The Trace stays the contract (CONTEXT.md). ACP remains for agents where it is the best or only rich path (e.g. droid). Cases that genuinely need bidirectional interaction keep using a bidirectional adapter; the natural future home for that on Claude is the Claude Agent SDK's canUseTool callback, not ACP.

Considered options

  • Keep everything on ACP (ADR 0003). Uniform, but inherits each agent's ACP quality and, for Claude, needs the Node bridge and is less direct than the CLI/SDK. Rejected as the universal mechanism.
  • CLI stream-json (chosen now). First-party, no Node, gives per-tool-call events; the result line carries cost + token usage.

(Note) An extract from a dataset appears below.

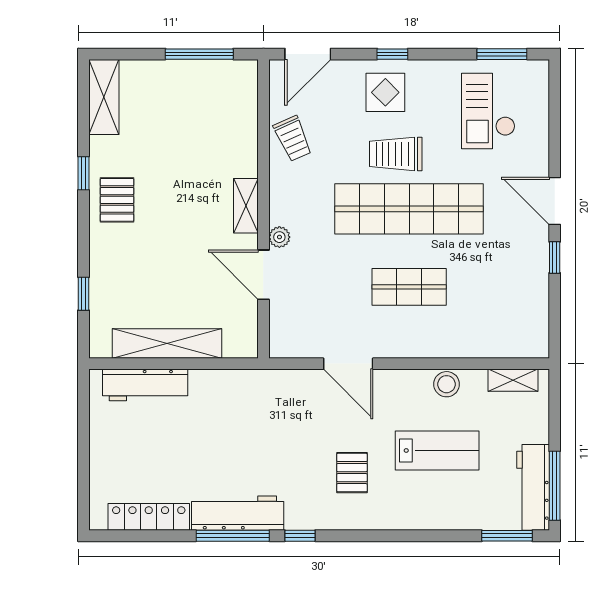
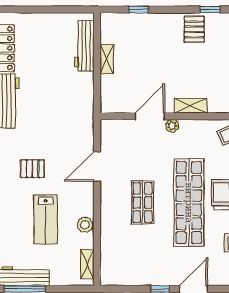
pallet: (117, 200) -> (194, 29), turned 90
shelving: (167, 343) -> (107, 59), width x0.45, depth x0.75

Output-only fallback if a future CLI drops the rollup. Lowest-effort path to a stable, native Claude Trace.
  • Claude Agent SDK adapter (planned next). Strictly richer: structured SDKResultMessage with cost/usage and a native canUseTool permission callback — the right home for bidirectional Claude cases (scripted/llm-based). Heavier; deferred until an interaction case needs it.

Consequences

  • A no-Node, native Claude Harness that satisfies the suite's tracing: true + trace-grader cases; claude-code (output-only, final-JSON envelope) is kept for cheap, trace-free runs.
  • Model selection is a plain --model flag (e.g. claude-opus-4-8, claude-opus-4-6), so comparing Claude versions needs no per-agent model registry.
  • Bidirectional interaction for Claude is intentionally out of scope here; when a case needs it, add the SDK adapter (its canUseTool maps onto the existing Interaction Policy).